Quand je regarde l'écran, l'écran me regarde.
Après un Scanners assez enthousiasmant quoique limité, il fallait passer au gros morceau (attendu) de ce Marathon.
Film n°5 : Videodrome
Titre original : Videodrome (1982), avec James Woods & Deborah Harry.
Blu-ray region A, Criterion (2010)
1.85 : 1 – 16/9
VOSTA DD 2.0 ; 89 min
Une chronique de Vance
Un blu-ray reçu en cadeau d’anniversaire et visionné avec une joie non dissimulée. Malgré quelques rares plans bruités, l’image est extrêmement satisfaisante, avec des couleurs de bonne tenue (la robe rouge de Nicky sur le plateau de télévision ressort comme jamais et sans que les teintes bavent) et une ahurissante et étonnante profondeur de champ. Jamais le film n’a été visionné dans ces conditions (c’est pourtant la 4e fois que je le vois) : ce nouveau transfert haute-définition a du reste été approuvé par le réalisateur et son chef op’ Mark Irwin.

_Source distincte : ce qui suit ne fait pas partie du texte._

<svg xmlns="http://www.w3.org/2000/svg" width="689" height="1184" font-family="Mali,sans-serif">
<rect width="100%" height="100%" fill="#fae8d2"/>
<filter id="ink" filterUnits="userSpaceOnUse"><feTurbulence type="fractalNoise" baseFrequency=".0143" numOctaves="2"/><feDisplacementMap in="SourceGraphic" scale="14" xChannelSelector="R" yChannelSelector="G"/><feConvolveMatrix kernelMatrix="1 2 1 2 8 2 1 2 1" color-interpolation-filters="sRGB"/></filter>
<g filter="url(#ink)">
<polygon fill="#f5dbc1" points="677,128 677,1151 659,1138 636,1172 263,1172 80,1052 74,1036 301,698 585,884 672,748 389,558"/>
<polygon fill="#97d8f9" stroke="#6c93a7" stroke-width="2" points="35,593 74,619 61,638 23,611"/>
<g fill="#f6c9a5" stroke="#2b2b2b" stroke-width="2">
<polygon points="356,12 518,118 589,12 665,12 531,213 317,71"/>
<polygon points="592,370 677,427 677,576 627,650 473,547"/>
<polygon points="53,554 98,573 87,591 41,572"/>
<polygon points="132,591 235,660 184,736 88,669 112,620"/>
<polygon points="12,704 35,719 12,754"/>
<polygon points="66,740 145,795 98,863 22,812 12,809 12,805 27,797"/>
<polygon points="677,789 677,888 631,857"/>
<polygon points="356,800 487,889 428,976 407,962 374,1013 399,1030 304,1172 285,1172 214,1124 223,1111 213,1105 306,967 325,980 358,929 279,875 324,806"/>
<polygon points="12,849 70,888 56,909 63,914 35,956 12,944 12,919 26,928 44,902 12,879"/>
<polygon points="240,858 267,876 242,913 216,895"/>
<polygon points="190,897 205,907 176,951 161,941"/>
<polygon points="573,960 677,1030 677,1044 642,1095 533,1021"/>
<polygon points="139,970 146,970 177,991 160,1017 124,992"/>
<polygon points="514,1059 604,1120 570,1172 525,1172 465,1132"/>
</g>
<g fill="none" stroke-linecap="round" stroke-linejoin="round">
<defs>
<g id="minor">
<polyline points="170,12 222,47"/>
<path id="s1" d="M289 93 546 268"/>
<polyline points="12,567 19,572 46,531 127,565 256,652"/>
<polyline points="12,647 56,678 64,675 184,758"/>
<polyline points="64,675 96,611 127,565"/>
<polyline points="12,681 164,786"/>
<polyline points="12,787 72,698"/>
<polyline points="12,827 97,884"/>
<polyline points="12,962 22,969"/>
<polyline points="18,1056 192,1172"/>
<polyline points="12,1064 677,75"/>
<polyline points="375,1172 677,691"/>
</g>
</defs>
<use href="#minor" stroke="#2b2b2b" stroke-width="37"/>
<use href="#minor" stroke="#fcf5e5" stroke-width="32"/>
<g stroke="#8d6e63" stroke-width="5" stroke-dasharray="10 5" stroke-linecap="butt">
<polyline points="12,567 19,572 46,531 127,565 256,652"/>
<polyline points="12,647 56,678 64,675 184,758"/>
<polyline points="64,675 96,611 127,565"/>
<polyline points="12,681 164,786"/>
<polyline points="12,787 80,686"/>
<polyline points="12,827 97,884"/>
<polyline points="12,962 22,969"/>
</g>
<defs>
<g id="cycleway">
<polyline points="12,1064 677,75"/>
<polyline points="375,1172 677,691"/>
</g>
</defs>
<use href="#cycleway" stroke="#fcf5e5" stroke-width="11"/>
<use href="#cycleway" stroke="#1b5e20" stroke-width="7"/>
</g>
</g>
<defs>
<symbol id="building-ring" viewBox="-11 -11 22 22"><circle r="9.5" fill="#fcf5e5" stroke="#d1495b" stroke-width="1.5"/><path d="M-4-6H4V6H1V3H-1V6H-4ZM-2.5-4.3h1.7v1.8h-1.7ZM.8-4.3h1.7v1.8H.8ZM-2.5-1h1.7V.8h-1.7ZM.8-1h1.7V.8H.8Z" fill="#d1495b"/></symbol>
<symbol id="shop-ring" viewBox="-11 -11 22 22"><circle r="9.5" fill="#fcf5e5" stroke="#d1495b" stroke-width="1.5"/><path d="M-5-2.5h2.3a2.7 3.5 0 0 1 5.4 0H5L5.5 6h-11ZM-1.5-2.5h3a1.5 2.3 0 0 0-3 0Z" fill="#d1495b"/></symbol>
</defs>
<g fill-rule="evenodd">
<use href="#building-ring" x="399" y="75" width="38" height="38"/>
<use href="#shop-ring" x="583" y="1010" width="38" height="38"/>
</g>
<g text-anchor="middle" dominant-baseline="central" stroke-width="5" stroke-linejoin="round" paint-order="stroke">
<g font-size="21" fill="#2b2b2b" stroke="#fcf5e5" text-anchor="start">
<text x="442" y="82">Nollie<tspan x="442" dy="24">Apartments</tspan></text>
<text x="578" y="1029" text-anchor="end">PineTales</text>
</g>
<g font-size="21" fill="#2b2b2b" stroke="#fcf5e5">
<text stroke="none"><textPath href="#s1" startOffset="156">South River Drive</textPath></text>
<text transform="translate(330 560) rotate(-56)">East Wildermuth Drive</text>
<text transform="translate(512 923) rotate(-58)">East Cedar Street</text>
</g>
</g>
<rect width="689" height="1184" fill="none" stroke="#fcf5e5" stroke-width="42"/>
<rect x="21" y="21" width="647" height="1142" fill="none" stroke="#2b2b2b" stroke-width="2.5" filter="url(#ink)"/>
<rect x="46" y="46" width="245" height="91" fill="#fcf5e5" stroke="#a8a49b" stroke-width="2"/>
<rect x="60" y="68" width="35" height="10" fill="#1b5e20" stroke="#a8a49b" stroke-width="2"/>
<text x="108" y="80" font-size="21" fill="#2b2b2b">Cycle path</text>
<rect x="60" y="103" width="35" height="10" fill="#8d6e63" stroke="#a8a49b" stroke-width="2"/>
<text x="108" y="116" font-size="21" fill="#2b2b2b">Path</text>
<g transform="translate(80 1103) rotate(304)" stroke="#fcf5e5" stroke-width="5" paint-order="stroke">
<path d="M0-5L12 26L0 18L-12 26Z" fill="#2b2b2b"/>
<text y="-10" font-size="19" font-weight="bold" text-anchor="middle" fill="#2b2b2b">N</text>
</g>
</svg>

Son excellent, très équilibré, qui sait dispenser une parfaite atmosphère au moment des passages hallucinatoires, avec ces basses qui s’enflamment. Les bruitages caractéristiques (les soupirs de Nicky, les bruits liquides ou visqueux des transformations de Renn) prennent une autre dimension dans cette piste non compressée.

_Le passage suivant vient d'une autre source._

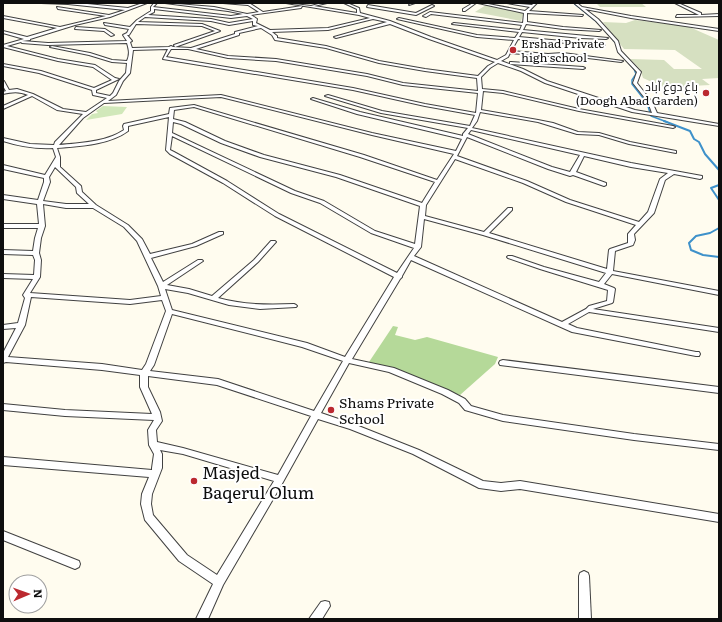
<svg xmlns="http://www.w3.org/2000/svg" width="722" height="622" viewBox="0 0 722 622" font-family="Literata,Cairo,serif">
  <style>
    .green { fill: #d1e8ba }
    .forest { fill: #b5d999 }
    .cemetery { fill: #d6e0c1 }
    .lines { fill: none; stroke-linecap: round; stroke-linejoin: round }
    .stream-far2 { stroke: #3e91ca; stroke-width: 1 }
    .stream-far1 { stroke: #3e91ca; stroke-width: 1.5 }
    .stream { stroke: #3e91ca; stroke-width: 2 }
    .minor-casing { stroke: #414141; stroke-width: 2 }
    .minor { fill: #fff; fill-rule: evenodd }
    .poi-dot { fill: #bb292f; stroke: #fff; stroke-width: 1.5 }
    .labels { text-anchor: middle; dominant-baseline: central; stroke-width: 4; stroke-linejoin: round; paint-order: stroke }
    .far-poi-label { font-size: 12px; fill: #0e0e0e; stroke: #fff; text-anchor: start }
    .poi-label { font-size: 14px; fill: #0e0e0e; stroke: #fff; text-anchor: start }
    .near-poi-label { font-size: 17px; fill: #0e0e0e; stroke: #fff; text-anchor: start }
  </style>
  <rect width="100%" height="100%" fill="#fffcef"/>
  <polygon class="green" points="103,106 127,107 122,114 86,120 92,114 98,113 96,111"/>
  <polygon class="forest" points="393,326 398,327 395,335 415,340 427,337 498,357 495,364 460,395 369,362"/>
  <g class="cemetery">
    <polygon points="596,3 641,3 646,7 600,7"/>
    <polygon points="486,5 524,12 521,21 475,12"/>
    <polygon points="635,20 687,26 719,40 719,78 702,79 710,85 691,86 692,88 663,87 643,78 640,69 630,59 664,60 674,69 702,69 675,50 624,49 603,22 626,23"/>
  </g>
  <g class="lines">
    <g class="stream-far2">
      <polyline points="573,3 600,25"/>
      <polyline points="604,29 616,44"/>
    </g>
    <polyline class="stream-far1" points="627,61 634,69 636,74 632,80 632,84 647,103 651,116 667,122"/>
    <g class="stream">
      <polyline points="664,121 690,131 694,139 699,142 705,154 719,170"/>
      <polyline points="719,185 711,188 719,200"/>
      <polyline points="719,228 710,233 696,236 689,243 691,250 703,255 719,257"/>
    </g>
    <defs>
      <g id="minor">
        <path d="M41 3H77L128 8 143 3H147L110 17 75 25 30 39V40L22 41 48 43 127 41 123 35 127 33 129 29 105 25 104 23 130 27 137 20 151 11V7L154 3H157L153 7 231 16 243 14 228 11 165 3 214 7 247 14 259 12 248 5 223 3H249L263 12 302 6 301 8 251 15 257 19 256 23 270 30 328 28 370 18 359 15 286 3 311 6 322 3H327L314 6 357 13V9L344 3H347L359 8 360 13 390 21 431 37 497 60 506 55 514 40 477 37 397 19 399 18 477 35 515 38 519 32 452 24 454 23 520 30 522 25 431 14 426 17 423 16 430 12 523 23 524 13 478 3H483L525 11 530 7 507 3 532 5 534 3H537L529 11 583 15 582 16 527 13V22L563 27 601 30 599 31 563 29 526 24 523 30 608 38 606 39 581 38 522 32 519 37 605 45 603 46 518 39 511 51 548 54 563 53 623 61 621 62 563 55 548 56 510 53 508 57 501 61 523 69 547 81 635 110 652 113 648 102 633 83 637 72 618 52 615 42 596 21 574 3H577L582 7 631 16 719 29V31L631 18 585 9 598 19 618 41 621 51 641 72 637 83 652 102 657 113 719 124V126L632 112 545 83 521 71 498 63 490 68 481 77 482 89 503 91 579 109 673 126 675 127 673 128 579 111 503 93 483 91 481 110 538 120 553 123 578 132 599 133 630 142 676 151V153L629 144 599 135 577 134 538 122 480 112 477 121 472 128 631 163 702 176V178L700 179 674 174 665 180 654 213 634 234 635 240 633 245 615 251 613 271 719 291V295L612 274 604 284 614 288 615 289 613 302 612 303 593 309 719 328V332L589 312 568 324 577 328 696 352H699L700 354 699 356H696L572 332 411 260 402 276V277L400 279 352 359 394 368 448 390 465 399 471 406 503 415 634 434 719 444V450L634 440 503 421 465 410 459 403 442 394 389 372 349 363 321 413 356 425 419 450 483 481 501 483 520 481 719 514V522L520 489 501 491 479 488 413 454 350 429 318 419 283 482 223 585 208 619H196L213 584 179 561 145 520 141 504 142 494 149 477 3 465V457L152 470V468L154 454 149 445 148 430 154 420 65 416 3 410V404L65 410 152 414 140 387V375L102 370 6 362 3 363V353L16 328 3 329V325L18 323 25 298 23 295 33 279 3 278V274L34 275 35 260 33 255 3 254V250L33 251 35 238 38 228H3V224H39L37 204 3 199V195L38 200 44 182V178L3 169V165L45 175 56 157 53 148C35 149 19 146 3 141V138L30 144 54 145 55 142 83 114 57 110 32 96 3 109V106L28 95C19 91 12 92 3 94V92L6 91 3 86V81H4L9 90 17 89 33 94 63 109 86 112 107 98 93 95 92 90 39 73 3 66V64L41 71 94 88 112 80 93 67 58 61 3 47V45L24 39 3 33V31L27 37 57 28 3 18V16L60 27 106 16 58 9 57 7 109 15 125 10 68 4ZM154 9 231 18 247 16 253 19 229 23 211 19 148 15 154 12ZM145 17 211 21 229 25 253 21V25L258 26 235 32V34L191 48 173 47 171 46 169 47 132 48 130 42 132 41 127 35H129L136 24 202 26 215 31 174 45 175 47 220 31 202 24 138 22ZM373 19 387 22 334 37 336 38 390 24 429 39 495 62 488 66 478 76 425 69 379 61 326 46 277 38V36L272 32 328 30ZM261 28 272 35 275 40 326 48 379 63 425 71 477 78 478 91 403 83 367 74 276 59 228 56 196 49 239 35V33ZM21 42 22 43 48 45 127 43C129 50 130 54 127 61L112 60 90 53 52 46 50 47 89 55 112 62 127 63 126 73 119 81 113 93 110 96 96 93V90L119 79 115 78 95 65 58 59 7 46ZM168 49 163 59 353 90 425 106 475 115 470 126 382 111 328 95 325 96 381 113 468 128 463 134V136L360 112 313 98 311 99 357 114 462 139 456 151 372 133 221 95 108 101 116 95 123 81 130 73 133 50ZM171 49H188L228 58 276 61 367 76 403 85 478 93 476 113 425 104 353 88 166 57ZM221 97 372 135 454 154 437 180 364 155 194 105 170 108 169 114 124 124 123 126 124 130C106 142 80 143 59 145L83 118 104 103ZM194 107 360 157 435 182 422 203 340 175 264 155 225 141 185 122 173 119 174 110ZM169 117 166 150 170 154 223 183 275 216 394 277 345 357 307 343 172 310 165 289 188 293 229 305 260 309 296 307 297 306 296 305 294 304C268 305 243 305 218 298L258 262 275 243 276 242 275 241H271L254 260 212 296 189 289 167 285 203 261 202 260H198L163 282 151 258 196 246 223 234V232H219L192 244 150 254 142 239 128 225 96 205 82 192 81 186 60 167V157L57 148C80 146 109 145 128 131V126ZM173 122 181 124 221 143 260 157 336 177 420 206 415 244 375 231 324 201 295 191 172 133ZM471 130 580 155 570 172 552 167 468 134ZM172 136 291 193 320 203 371 233 414 248 397 273 279 214 227 181 174 152 170 150ZM467 137 548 169 570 176 573 175 604 186 606 185V183L576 172 584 156 631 167 668 173 660 179 648 212 639 222 570 200 527 181 457 156ZM455 159 523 183 566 202 636 225 628 234V243L610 249 609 250 607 269 489 233 512 210V208H508L484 232 425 216 426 205ZM55 167 76 187 77 193 89 204H66L43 201 50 182 49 177ZM43 204 66 208H93L124 227 137 241 158 286 161 296 130 300 30 293 40 277 41 260 39 253 41 238 45 226ZM424 219 483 235 606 273 599 282 544 267 512 256H508L507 257 508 258 540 269 608 290 607 301 589 306 586 309 562 322 414 256 421 247ZM31 297 130 304 162 300 166 311 146 364 142 370 102 364 8 357 25 325ZM172 314 302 347 343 361 314 411 218 379 150 371 154 365ZM148 376 217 385 311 416 278 475 183 448 157 442 156 430 162 421 160 412 148 387ZM160 450 183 454 274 481 217 575 187 555 153 515 151 504 152 494 162 468V454Z"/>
        <polygon points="411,3 415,3 409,5"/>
        <polygon points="473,3 476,3 465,11 463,11 463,9"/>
        <polygon points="675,3 678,3 701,13 701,15 719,14 719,16 676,17 677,15 699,15"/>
        <polygon points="368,5 416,13 432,5 434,6 416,15 367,7"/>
        <polygon points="76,27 105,29 114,35 111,36 104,31 75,29"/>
        <polygon points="511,62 583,67 585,68 583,69 510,64 510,62"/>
        <polygon points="503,360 719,387 719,393 500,365 499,363 500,361"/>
        <polygon points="3,531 79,561 80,564 79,567 75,569 3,540"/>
        <polygon points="584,571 588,573 589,576 591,619 579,619 579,576 580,573"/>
        <polygon points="325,601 329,602 330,606 322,619 309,619 321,602"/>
      </g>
    </defs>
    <use href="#minor" class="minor-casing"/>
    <use href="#minor" class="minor"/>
  </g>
  <g class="poi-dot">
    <circle cx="513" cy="50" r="4"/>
    <circle cx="706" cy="93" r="4"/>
    <circle cx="331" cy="410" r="4"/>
    <circle cx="194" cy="481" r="4"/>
  </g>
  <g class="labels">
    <g class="far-poi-label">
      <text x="521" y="43">Ershad Private<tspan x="521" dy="14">high school</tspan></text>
      <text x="698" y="86" text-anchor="end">باغ دوغ آباد<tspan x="698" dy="14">(Doogh Abad Garden)</tspan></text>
    </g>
    <g class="poi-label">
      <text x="339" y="402">Shams Private<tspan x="339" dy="16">School</tspan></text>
    </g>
    <g class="near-poi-label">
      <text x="202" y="471">Masjed<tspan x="202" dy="20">Baqerul Olum</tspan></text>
    </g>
  </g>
  <rect width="722" height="622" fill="none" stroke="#0e0e0e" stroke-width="8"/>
  <g transform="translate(28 594) rotate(88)"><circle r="19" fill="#ffffff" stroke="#9f9f9f"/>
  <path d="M0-3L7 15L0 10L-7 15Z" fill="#bb292f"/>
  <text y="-6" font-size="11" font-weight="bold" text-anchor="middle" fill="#0e0e0e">N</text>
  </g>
</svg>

Sous un surétui cartonné de bonne facture, on appréciera l’aspect du boîtier du blu-ray, qui reprend l’apparence d’une ancienne cassette VHS (avec même la reproduction de l’étiquette marquée au feutre !). Très réussi. Le livret assez touffu comprend trois études sur le film et l’œuvre en elle-même. Parmi les nombreux suppléments (outre les commentaires audio de Cronenberg, Irwin, Woods et Deborah Harry), deux ont attiré mon attention : Camera, un court-métrage du réalisateur canadien réalisé en 2000 et Fear on film, un débat sur l'horreur au cinéma avec Cronenberg, Landis et Carpenter. A noter aussi la possibilité de revoir à part les séquences vidéo incluses dans le film (les extraits de l’émission Videodrome mais aussi de Samurai Dreams).

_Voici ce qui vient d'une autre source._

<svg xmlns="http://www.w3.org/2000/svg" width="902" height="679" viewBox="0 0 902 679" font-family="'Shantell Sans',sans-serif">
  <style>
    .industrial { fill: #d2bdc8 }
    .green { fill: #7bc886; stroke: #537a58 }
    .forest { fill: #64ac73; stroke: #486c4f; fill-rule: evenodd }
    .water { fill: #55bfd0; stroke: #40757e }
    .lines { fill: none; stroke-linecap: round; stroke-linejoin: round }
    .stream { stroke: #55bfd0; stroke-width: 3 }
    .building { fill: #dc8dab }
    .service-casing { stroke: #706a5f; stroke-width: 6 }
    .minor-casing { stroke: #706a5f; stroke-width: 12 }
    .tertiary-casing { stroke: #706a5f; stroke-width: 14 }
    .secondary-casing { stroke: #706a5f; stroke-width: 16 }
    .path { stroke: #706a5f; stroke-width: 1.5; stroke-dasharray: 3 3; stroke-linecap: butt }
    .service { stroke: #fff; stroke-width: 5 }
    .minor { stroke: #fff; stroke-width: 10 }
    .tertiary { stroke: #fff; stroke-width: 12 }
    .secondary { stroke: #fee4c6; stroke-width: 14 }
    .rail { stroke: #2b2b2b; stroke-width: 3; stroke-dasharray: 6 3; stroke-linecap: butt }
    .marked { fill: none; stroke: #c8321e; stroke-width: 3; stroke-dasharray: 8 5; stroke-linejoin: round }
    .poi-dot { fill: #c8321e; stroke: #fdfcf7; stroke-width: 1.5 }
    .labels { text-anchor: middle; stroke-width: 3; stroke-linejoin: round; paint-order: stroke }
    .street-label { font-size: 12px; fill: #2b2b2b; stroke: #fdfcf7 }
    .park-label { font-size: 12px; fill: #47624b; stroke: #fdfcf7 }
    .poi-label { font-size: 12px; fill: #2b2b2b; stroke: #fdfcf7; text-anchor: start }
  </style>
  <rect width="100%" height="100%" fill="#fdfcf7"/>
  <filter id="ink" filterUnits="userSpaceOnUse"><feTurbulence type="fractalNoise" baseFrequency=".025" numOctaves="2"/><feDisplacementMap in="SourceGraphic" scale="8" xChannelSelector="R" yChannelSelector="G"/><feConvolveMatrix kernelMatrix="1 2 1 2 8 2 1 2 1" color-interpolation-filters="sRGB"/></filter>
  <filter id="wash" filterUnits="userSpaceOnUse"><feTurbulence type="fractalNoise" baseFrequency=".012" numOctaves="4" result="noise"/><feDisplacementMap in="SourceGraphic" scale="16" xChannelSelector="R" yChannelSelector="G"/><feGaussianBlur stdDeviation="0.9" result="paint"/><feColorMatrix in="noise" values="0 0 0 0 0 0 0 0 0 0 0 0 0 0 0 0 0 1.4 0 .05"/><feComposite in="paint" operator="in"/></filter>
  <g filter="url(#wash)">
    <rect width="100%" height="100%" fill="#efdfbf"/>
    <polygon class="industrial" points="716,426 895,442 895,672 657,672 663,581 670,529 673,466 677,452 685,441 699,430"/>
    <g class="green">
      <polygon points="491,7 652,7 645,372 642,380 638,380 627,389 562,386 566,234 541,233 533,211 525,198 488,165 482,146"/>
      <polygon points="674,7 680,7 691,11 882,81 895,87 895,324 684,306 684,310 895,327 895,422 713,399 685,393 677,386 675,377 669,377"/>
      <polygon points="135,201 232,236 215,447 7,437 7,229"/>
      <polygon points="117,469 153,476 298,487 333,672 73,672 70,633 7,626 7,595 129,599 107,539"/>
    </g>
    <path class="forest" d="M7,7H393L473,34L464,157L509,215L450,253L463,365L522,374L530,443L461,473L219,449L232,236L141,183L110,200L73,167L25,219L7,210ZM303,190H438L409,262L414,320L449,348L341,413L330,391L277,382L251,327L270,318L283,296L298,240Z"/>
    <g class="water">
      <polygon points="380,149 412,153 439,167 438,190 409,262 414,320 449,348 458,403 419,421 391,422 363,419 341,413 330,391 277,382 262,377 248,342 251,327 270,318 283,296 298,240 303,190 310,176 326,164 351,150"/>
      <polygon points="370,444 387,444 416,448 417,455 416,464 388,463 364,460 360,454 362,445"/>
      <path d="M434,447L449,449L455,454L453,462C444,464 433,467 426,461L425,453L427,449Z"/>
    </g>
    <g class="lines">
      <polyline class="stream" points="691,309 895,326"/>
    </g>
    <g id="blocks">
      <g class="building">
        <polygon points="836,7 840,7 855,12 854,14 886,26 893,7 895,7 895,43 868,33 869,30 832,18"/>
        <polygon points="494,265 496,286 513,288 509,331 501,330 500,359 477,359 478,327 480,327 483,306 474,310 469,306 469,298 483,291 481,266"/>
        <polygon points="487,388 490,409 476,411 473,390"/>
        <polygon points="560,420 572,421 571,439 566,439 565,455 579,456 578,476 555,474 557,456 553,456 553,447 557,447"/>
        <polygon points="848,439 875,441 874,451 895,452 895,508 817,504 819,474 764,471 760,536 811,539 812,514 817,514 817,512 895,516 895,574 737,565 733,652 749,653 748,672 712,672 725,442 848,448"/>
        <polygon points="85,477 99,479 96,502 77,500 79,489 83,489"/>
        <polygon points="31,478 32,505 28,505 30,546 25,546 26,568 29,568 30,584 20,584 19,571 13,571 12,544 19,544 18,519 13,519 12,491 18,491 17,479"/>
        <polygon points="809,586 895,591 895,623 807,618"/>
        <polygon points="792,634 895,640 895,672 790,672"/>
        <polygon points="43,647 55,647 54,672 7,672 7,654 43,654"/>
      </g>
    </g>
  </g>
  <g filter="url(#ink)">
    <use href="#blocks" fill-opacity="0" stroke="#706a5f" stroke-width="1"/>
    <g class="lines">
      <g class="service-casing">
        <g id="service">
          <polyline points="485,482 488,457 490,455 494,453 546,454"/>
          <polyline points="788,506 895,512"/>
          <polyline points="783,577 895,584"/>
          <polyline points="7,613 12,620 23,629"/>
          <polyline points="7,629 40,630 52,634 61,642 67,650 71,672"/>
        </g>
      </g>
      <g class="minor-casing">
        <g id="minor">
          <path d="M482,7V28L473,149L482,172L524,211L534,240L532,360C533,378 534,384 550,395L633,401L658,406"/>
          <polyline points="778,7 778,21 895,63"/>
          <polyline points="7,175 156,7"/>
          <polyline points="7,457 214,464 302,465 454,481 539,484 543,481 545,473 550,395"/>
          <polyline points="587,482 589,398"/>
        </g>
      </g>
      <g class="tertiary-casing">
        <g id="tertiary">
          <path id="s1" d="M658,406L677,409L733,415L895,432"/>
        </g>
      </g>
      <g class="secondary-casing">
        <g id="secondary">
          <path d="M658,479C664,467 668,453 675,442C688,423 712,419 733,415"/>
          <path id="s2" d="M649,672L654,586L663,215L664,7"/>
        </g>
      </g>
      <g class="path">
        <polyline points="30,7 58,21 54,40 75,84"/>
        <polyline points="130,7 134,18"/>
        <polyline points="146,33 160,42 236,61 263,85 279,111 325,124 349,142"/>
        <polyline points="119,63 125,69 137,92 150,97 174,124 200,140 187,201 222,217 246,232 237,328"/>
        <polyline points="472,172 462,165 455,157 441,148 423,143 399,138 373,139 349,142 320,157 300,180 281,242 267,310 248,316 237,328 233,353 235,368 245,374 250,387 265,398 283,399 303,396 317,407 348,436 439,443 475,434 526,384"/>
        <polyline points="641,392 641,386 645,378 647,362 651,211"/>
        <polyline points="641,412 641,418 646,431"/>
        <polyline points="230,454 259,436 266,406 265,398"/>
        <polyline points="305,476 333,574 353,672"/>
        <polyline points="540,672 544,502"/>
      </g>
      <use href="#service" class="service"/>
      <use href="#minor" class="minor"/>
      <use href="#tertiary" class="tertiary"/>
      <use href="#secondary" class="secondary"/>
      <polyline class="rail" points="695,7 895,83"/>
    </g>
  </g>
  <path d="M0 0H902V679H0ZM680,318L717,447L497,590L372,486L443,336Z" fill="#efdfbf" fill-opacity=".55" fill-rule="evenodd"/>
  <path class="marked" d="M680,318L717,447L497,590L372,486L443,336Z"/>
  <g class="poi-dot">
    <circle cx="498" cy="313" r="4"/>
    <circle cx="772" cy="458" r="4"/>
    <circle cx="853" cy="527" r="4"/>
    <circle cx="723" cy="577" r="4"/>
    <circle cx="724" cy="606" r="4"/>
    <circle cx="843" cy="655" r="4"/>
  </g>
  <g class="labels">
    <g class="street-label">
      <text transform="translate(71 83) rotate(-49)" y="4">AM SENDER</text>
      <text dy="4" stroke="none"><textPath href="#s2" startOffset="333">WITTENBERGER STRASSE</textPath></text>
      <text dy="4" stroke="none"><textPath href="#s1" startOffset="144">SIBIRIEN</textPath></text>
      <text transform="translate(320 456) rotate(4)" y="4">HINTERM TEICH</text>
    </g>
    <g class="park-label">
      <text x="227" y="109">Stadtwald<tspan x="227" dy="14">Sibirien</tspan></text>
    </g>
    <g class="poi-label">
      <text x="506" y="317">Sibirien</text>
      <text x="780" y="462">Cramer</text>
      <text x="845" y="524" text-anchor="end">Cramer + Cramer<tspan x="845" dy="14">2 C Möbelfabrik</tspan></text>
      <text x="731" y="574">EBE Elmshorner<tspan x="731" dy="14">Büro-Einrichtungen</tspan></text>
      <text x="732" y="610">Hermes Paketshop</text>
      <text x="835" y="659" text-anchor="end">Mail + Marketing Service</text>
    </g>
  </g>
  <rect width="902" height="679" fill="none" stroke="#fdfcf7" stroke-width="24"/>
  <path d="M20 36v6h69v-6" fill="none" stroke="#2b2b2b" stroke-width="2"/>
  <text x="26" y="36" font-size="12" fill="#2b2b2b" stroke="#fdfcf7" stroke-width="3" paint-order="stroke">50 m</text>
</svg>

Résumé : Max Renn, patron de Civic TV, une chaîne privilégiant les programmes alternatifs (sexe et violence), est appelé par son pirate préféré, Harlan, qui a capté pour lui une émission cryptée nommée Videodrome : pas de scénario, juste une pièce dans laquelle des victimes subissent toutes sortes de sévices. Fasciné par le potentiel de cette diffusion, il va tout mettre en œuvre pour en trouver les promoteurs. Entre-temps, à l’issue d’un débat télévisé sans intérêt, il fait la connaissance de Nicky, animatrice radio sexy qui avoue être attirée par les jeux sado-maso…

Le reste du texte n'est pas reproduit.